Records from a data source:

━━━━━━━━━━━━━━━━━━━━━━━━━━━━━━

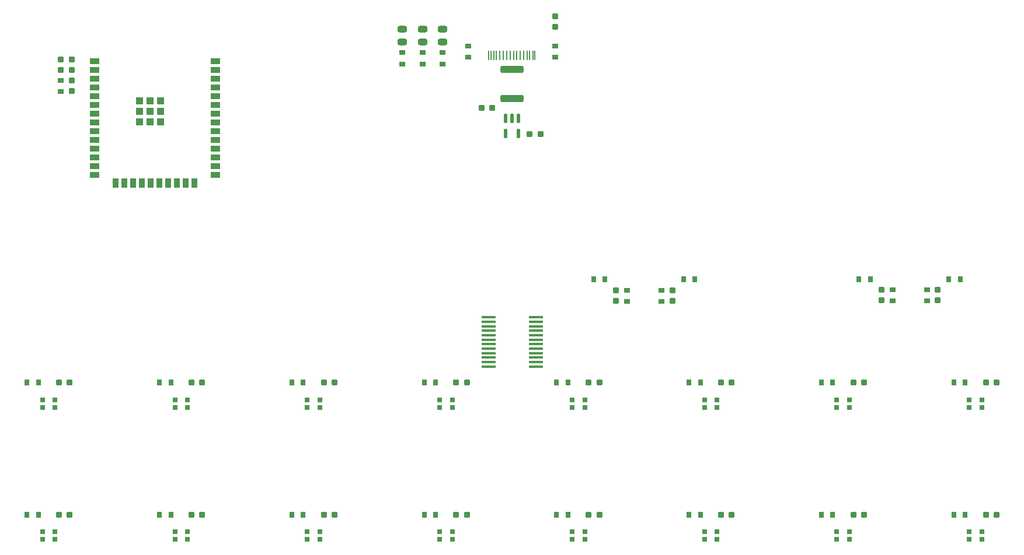
<source format=gbr>
%TF.GenerationSoftware,KiCad,Pcbnew,8.0.1-8.0.1-1~ubuntu22.04.1*%
%TF.CreationDate,2024-04-27T07:34:54-05:00*%
%TF.ProjectId,Universal Control Box,556e6976-6572-4736-916c-20436f6e7472,rev?*%
%TF.SameCoordinates,Original*%
%TF.FileFunction,Paste,Top*%
%TF.FilePolarity,Positive*%
%FSLAX46Y46*%
G04 Gerber Fmt 4.6, Leading zero omitted, Abs format (unit mm)*
G04 Created by KiCad (PCBNEW 8.0.1-8.0.1-1~ubuntu22.04.1) date 2024-04-27 07:34:54*
%MOMM*%
%LPD*%
G01*
G04 APERTURE LIST*
G04 Aperture macros list*
%AMRoundRect*
0 Rectangle with rounded corners*
0 $1 Rounding radius*
0 $2 $3 $4 $5 $6 $7 $8 $9 X,Y pos of 4 corners*
0 Add a 4 corners polygon primitive as box body*
4,1,4,$2,$3,$4,$5,$6,$7,$8,$9,$2,$3,0*
0 Add four circle primitives for the rounded corners*
1,1,$1+$1,$2,$3*
1,1,$1+$1,$4,$5*
1,1,$1+$1,$6,$7*
1,1,$1+$1,$8,$9*
0 Add four rect primitives between the rounded corners*
20,1,$1+$1,$2,$3,$4,$5,0*
20,1,$1+$1,$4,$5,$6,$7,0*
20,1,$1+$1,$6,$7,$8,$9,0*
20,1,$1+$1,$8,$9,$2,$3,0*%
G04 Aperture macros list end*
%ADD10RoundRect,0.233750X-0.446250X0.233750X-0.446250X-0.233750X0.446250X-0.233750X0.446250X0.233750X0*%
%ADD11RoundRect,0.233750X0.446250X-0.233750X0.446250X0.233750X-0.446250X0.233750X-0.446250X-0.233750X0*%
%ADD12R,0.660000X0.660000*%
%ADD13RoundRect,0.190000X0.265000X-0.190000X0.265000X0.190000X-0.265000X0.190000X-0.265000X-0.190000X0*%
%ADD14RoundRect,0.190000X0.190000X0.265000X-0.190000X0.265000X-0.190000X-0.265000X0.190000X-0.265000X0*%
%ADD15RoundRect,0.215000X0.215000X0.240000X-0.215000X0.240000X-0.215000X-0.240000X0.215000X-0.240000X0*%
%ADD16R,1.460000X0.860000*%
%ADD17R,0.860000X1.460000*%
%ADD18R,1.010000X1.010000*%
%ADD19RoundRect,0.190000X-0.265000X0.190000X-0.265000X-0.190000X0.265000X-0.190000X0.265000X0.190000X0*%
%ADD20RoundRect,0.215000X-0.240000X0.215000X-0.240000X-0.215000X0.240000X-0.215000X0.240000X0.215000X0*%
%ADD21RoundRect,0.140000X-0.140000X0.502500X-0.140000X-0.502500X0.140000X-0.502500X0.140000X0.502500X0*%
%ADD22RoundRect,0.215000X-0.215000X-0.240000X0.215000X-0.240000X0.215000X0.240000X-0.215000X0.240000X0*%
%ADD23R,2.017400X0.391800*%
%ADD24RoundRect,0.215000X0.240000X-0.215000X0.240000X0.215000X-0.240000X0.215000X-0.240000X-0.215000X0*%
%ADD25RoundRect,0.190000X-0.190000X-0.265000X0.190000X-0.265000X0.190000X0.265000X-0.190000X0.265000X0*%
%ADD26R,0.260000X1.360000*%
%ADD27RoundRect,0.241111X-1.438889X0.301389X-1.438889X-0.301389X1.438889X-0.301389X1.438889X0.301389X0*%
%ADD28RoundRect,0.208750X-0.246250X0.208750X-0.246250X-0.208750X0.246250X-0.208750X0.246250X0.208750X0*%
G04 APERTURE END LIST*
D10*
%TO.C,D103*%
X156700000Y-29962500D03*
X156700000Y-31837500D03*
%TD*%
D11*
%TO.C,D102*%
X153800000Y-31837500D03*
X153800000Y-29962500D03*
%TD*%
D10*
%TO.C,D101*%
X150800000Y-29962500D03*
X150800000Y-31837500D03*
%TD*%
D12*
%TO.C,SW306*%
X194650000Y-84900000D03*
X196480000Y-84900000D03*
X194650000Y-83800000D03*
X196480000Y-83800000D03*
%TD*%
%TO.C,SW311*%
X137050000Y-104100000D03*
X138880000Y-104100000D03*
X137050000Y-103000000D03*
X138880000Y-103000000D03*
%TD*%
D13*
%TO.C,R204*%
X188400000Y-69550000D03*
X188400000Y-67900000D03*
%TD*%
D14*
%TO.C,R313*%
X174850000Y-100500000D03*
X173200000Y-100500000D03*
%TD*%
D15*
%TO.C,C314*%
X198600000Y-100500000D03*
X197050000Y-100500000D03*
%TD*%
%TO.C,C306*%
X198600000Y-81300000D03*
X197050000Y-81300000D03*
%TD*%
D16*
%TO.C,U101*%
X106200000Y-34600000D03*
X106200000Y-35870000D03*
X106200000Y-37140000D03*
X106200000Y-38410000D03*
X106200000Y-39680000D03*
X106200000Y-40950000D03*
X106200000Y-42220000D03*
X106200000Y-43490000D03*
X106200000Y-44760000D03*
X106200000Y-46030000D03*
X106200000Y-47300000D03*
X106200000Y-48570000D03*
X106200000Y-49840000D03*
X106200000Y-51110000D03*
D17*
X109240000Y-52360000D03*
X110510000Y-52360000D03*
X111780000Y-52360000D03*
X113050000Y-52360000D03*
X114320000Y-52360000D03*
X115590000Y-52360000D03*
X116860000Y-52360000D03*
X118130000Y-52360000D03*
X119400000Y-52360000D03*
X120670000Y-52360000D03*
D16*
X123700000Y-51110000D03*
X123700000Y-49840000D03*
X123700000Y-48570000D03*
X123700000Y-47300000D03*
X123700000Y-46030000D03*
X123700000Y-44760000D03*
X123700000Y-43490000D03*
X123700000Y-42220000D03*
X123700000Y-40950000D03*
X123700000Y-39680000D03*
X123700000Y-38410000D03*
X123700000Y-37140000D03*
X123700000Y-35870000D03*
X123700000Y-34600000D03*
D18*
X112745000Y-40415000D03*
X112745000Y-41940000D03*
X112745000Y-43465000D03*
X114270000Y-40415000D03*
X114270000Y-41940000D03*
X114270000Y-43465000D03*
X115795000Y-40415000D03*
X115795000Y-41940000D03*
X115795000Y-43465000D03*
%TD*%
D14*
%TO.C,R310*%
X117250000Y-100500000D03*
X115600000Y-100500000D03*
%TD*%
D19*
%TO.C,R102*%
X160400000Y-32400000D03*
X160400000Y-34050000D03*
%TD*%
D12*
%TO.C,SW309*%
X98650000Y-104100000D03*
X100480000Y-104100000D03*
X98650000Y-103000000D03*
X100480000Y-103000000D03*
%TD*%
D20*
%TO.C,C102*%
X101300000Y-34350000D03*
X101300000Y-35900000D03*
%TD*%
%TO.C,C201*%
X181800000Y-67900000D03*
X181800000Y-69450000D03*
%TD*%
D19*
%TO.C,R104*%
X150800000Y-33400000D03*
X150800000Y-35050000D03*
%TD*%
D15*
%TO.C,C305*%
X179400000Y-81300000D03*
X177850000Y-81300000D03*
%TD*%
D12*
%TO.C,SW305*%
X175450000Y-84900000D03*
X177280000Y-84900000D03*
X175450000Y-83800000D03*
X177280000Y-83800000D03*
%TD*%
D21*
%TO.C,U103*%
X167700000Y-42900000D03*
X166750000Y-42900000D03*
X165800000Y-42900000D03*
X165800000Y-45175000D03*
X167700000Y-45175000D03*
%TD*%
D14*
%TO.C,R312*%
X155650000Y-100500000D03*
X154000000Y-100500000D03*
%TD*%
D12*
%TO.C,SW314*%
X194650000Y-104100000D03*
X196480000Y-104100000D03*
X194650000Y-103000000D03*
X196480000Y-103000000D03*
%TD*%
%TO.C,SW316*%
X233050000Y-104100000D03*
X234880000Y-104100000D03*
X233050000Y-103000000D03*
X234880000Y-103000000D03*
%TD*%
%TO.C,SW301*%
X98650000Y-84900000D03*
X100480000Y-84900000D03*
X98650000Y-83800000D03*
X100480000Y-83800000D03*
%TD*%
D22*
%TO.C,C104*%
X162350000Y-41400000D03*
X163900000Y-41400000D03*
%TD*%
D13*
%TO.C,R101*%
X101300000Y-39050000D03*
X101300000Y-37400000D03*
%TD*%
D15*
%TO.C,C301*%
X102600000Y-81300000D03*
X101050000Y-81300000D03*
%TD*%
D13*
%TO.C,R105*%
X153800000Y-35050000D03*
X153800000Y-33400000D03*
%TD*%
D14*
%TO.C,R311*%
X136450000Y-100500000D03*
X134800000Y-100500000D03*
%TD*%
D15*
%TO.C,C303*%
X141000000Y-81300000D03*
X139450000Y-81300000D03*
%TD*%
%TO.C,C311*%
X141000000Y-100500000D03*
X139450000Y-100500000D03*
%TD*%
D12*
%TO.C,SW303*%
X137050000Y-84900000D03*
X138880000Y-84900000D03*
X137050000Y-83800000D03*
X138880000Y-83800000D03*
%TD*%
%TO.C,SW307*%
X213850000Y-84900000D03*
X215680000Y-84900000D03*
X213850000Y-83800000D03*
X215680000Y-83800000D03*
%TD*%
D23*
%TO.C,U102*%
X163321000Y-71825001D03*
X163321000Y-72475000D03*
X163321000Y-73124998D03*
X163321000Y-73774999D03*
X163321000Y-74424998D03*
X163321000Y-75074999D03*
X163321000Y-75724998D03*
X163321000Y-76374999D03*
X163321000Y-77024998D03*
X163321000Y-77674999D03*
X163321000Y-78324998D03*
X163321000Y-78974999D03*
X170179000Y-78974999D03*
X170179000Y-78325000D03*
X170179000Y-77674999D03*
X170179000Y-77025001D03*
X170179000Y-76374999D03*
X170179000Y-75725001D03*
X170179000Y-75075002D03*
X170179000Y-74425001D03*
X170179000Y-73775002D03*
X170179000Y-73125001D03*
X170179000Y-72475002D03*
X170179000Y-71825001D03*
%TD*%
D13*
%TO.C,R208*%
X226900000Y-69450000D03*
X226900000Y-67800000D03*
%TD*%
D20*
%TO.C,C202*%
X190000000Y-67900000D03*
X190000000Y-69450000D03*
%TD*%
D14*
%TO.C,R315*%
X213250000Y-100500000D03*
X211600000Y-100500000D03*
%TD*%
%TO.C,R203*%
X193250000Y-66300000D03*
X191600000Y-66300000D03*
%TD*%
D15*
%TO.C,C302*%
X121800000Y-81300000D03*
X120250000Y-81300000D03*
%TD*%
D22*
%TO.C,C105*%
X169300000Y-45200000D03*
X170850000Y-45200000D03*
%TD*%
D14*
%TO.C,R308*%
X232450000Y-81300000D03*
X230800000Y-81300000D03*
%TD*%
D15*
%TO.C,C316*%
X237000000Y-100500000D03*
X235450000Y-100500000D03*
%TD*%
D14*
%TO.C,R314*%
X194050000Y-100500000D03*
X192400000Y-100500000D03*
%TD*%
D20*
%TO.C,C101*%
X102900000Y-37400000D03*
X102900000Y-38950000D03*
%TD*%
D12*
%TO.C,SW302*%
X117850000Y-84900000D03*
X119680000Y-84900000D03*
X117850000Y-83800000D03*
X119680000Y-83800000D03*
%TD*%
D15*
%TO.C,C308*%
X237000000Y-81300000D03*
X235450000Y-81300000D03*
%TD*%
D24*
%TO.C,C103*%
X102900000Y-35900000D03*
X102900000Y-34350000D03*
%TD*%
D15*
%TO.C,C307*%
X217800000Y-81300000D03*
X216250000Y-81300000D03*
%TD*%
D19*
%TO.C,R106*%
X156700000Y-33400000D03*
X156700000Y-35050000D03*
%TD*%
D12*
%TO.C,SW315*%
X213850000Y-104100000D03*
X215680000Y-104100000D03*
X213850000Y-103000000D03*
X215680000Y-103000000D03*
%TD*%
D15*
%TO.C,C312*%
X160200000Y-100500000D03*
X158650000Y-100500000D03*
%TD*%
D25*
%TO.C,R202*%
X178550000Y-66300000D03*
X180200000Y-66300000D03*
%TD*%
D14*
%TO.C,R207*%
X231750000Y-66300000D03*
X230100000Y-66300000D03*
%TD*%
D15*
%TO.C,C309*%
X102600000Y-100500000D03*
X101050000Y-100500000D03*
%TD*%
D14*
%TO.C,R305*%
X174850000Y-81300000D03*
X173200000Y-81300000D03*
%TD*%
D19*
%TO.C,R201*%
X183400000Y-67900000D03*
X183400000Y-69550000D03*
%TD*%
D14*
%TO.C,R309*%
X98050000Y-100500000D03*
X96400000Y-100500000D03*
%TD*%
D26*
%TO.C,J103*%
X170050000Y-33750000D03*
X169250000Y-33750000D03*
X167950000Y-33750000D03*
X166950000Y-33750000D03*
X166450000Y-33750000D03*
X165450000Y-33750000D03*
X164150000Y-33750000D03*
X163350000Y-33750000D03*
X163650000Y-33750000D03*
X164450000Y-33750000D03*
X164950000Y-33750000D03*
X165950000Y-33750000D03*
X167450000Y-33750000D03*
X168450000Y-33750000D03*
X168950000Y-33750000D03*
X169750000Y-33750000D03*
%TD*%
D14*
%TO.C,R307*%
X213250000Y-81300000D03*
X211600000Y-81300000D03*
%TD*%
D12*
%TO.C,SW310*%
X117850000Y-104100000D03*
X119680000Y-104100000D03*
X117850000Y-103000000D03*
X119680000Y-103000000D03*
%TD*%
D15*
%TO.C,C304*%
X160200000Y-81300000D03*
X158650000Y-81300000D03*
%TD*%
D14*
%TO.C,R316*%
X232450000Y-100500000D03*
X230800000Y-100500000D03*
%TD*%
%TO.C,R304*%
X155650000Y-81300000D03*
X154000000Y-81300000D03*
%TD*%
%TO.C,R303*%
X136450000Y-81300000D03*
X134800000Y-81300000D03*
%TD*%
D15*
%TO.C,C313*%
X179400000Y-100500000D03*
X177850000Y-100500000D03*
%TD*%
D12*
%TO.C,SW304*%
X156250000Y-84900000D03*
X158080000Y-84900000D03*
X156250000Y-83800000D03*
X158080000Y-83800000D03*
%TD*%
D27*
%TO.C,F101*%
X166700000Y-35800000D03*
X166700000Y-40075000D03*
%TD*%
D28*
%TO.C,L101*%
X173000000Y-28100000D03*
X173000000Y-29675000D03*
%TD*%
D14*
%TO.C,R306*%
X194050000Y-81300000D03*
X192400000Y-81300000D03*
%TD*%
D25*
%TO.C,R206*%
X217050000Y-66300000D03*
X218700000Y-66300000D03*
%TD*%
D19*
%TO.C,R205*%
X221900000Y-67800000D03*
X221900000Y-69450000D03*
%TD*%
D12*
%TO.C,SW312*%
X156250000Y-104100000D03*
X158080000Y-104100000D03*
X156250000Y-103000000D03*
X158080000Y-103000000D03*
%TD*%
D20*
%TO.C,C203*%
X220300000Y-67800000D03*
X220300000Y-69350000D03*
%TD*%
D15*
%TO.C,C310*%
X121800000Y-100500000D03*
X120250000Y-100500000D03*
%TD*%
D20*
%TO.C,C204*%
X228500000Y-67800000D03*
X228500000Y-69350000D03*
%TD*%
D12*
%TO.C,SW308*%
X233050000Y-84900000D03*
X234880000Y-84900000D03*
X233050000Y-83800000D03*
X234880000Y-83800000D03*
%TD*%
D14*
%TO.C,R302*%
X117250000Y-81300000D03*
X115600000Y-81300000D03*
%TD*%
D13*
%TO.C,R103*%
X173000000Y-34050000D03*
X173000000Y-32400000D03*
%TD*%
D14*
%TO.C,R301*%
X98050000Y-81300000D03*
X96400000Y-81300000D03*
%TD*%
D15*
%TO.C,C315*%
X217800000Y-100500000D03*
X216250000Y-100500000D03*
%TD*%
D12*
%TO.C,SW313*%
X175450000Y-104100000D03*
X177280000Y-104100000D03*
X175450000Y-103000000D03*
X177280000Y-103000000D03*
%TD*%
M02*

</source>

━━━━━━━━━━━━━━━━━━━━━━━━━━━━━━

Exercise brief:
Set down, from the entries above, exactly the lines from the one with "X100480000Y-83800000D03*" up to and including the one with "X213850000Y-84900000D03*", and no other lines.

Answer below:
X100480000Y-83800000D03*
%TD*%
D22*
%TO.C,C104*%
X162350000Y-41400000D03*
X163900000Y-41400000D03*
%TD*%
D13*
%TO.C,R101*%
X101300000Y-39050000D03*
X101300000Y-37400000D03*
%TD*%
D15*
%TO.C,C301*%
X102600000Y-81300000D03*
X101050000Y-81300000D03*
%TD*%
D13*
%TO.C,R105*%
X153800000Y-35050000D03*
X153800000Y-33400000D03*
%TD*%
D14*
%TO.C,R311*%
X136450000Y-100500000D03*
X134800000Y-100500000D03*
%TD*%
D15*
%TO.C,C303*%
X141000000Y-81300000D03*
X139450000Y-81300000D03*
%TD*%
%TO.C,C311*%
X141000000Y-100500000D03*
X139450000Y-100500000D03*
%TD*%
D12*
%TO.C,SW303*%
X137050000Y-84900000D03*
X138880000Y-84900000D03*
X137050000Y-83800000D03*
X138880000Y-83800000D03*
%TD*%
%TO.C,SW307*%
X213850000Y-84900000D03*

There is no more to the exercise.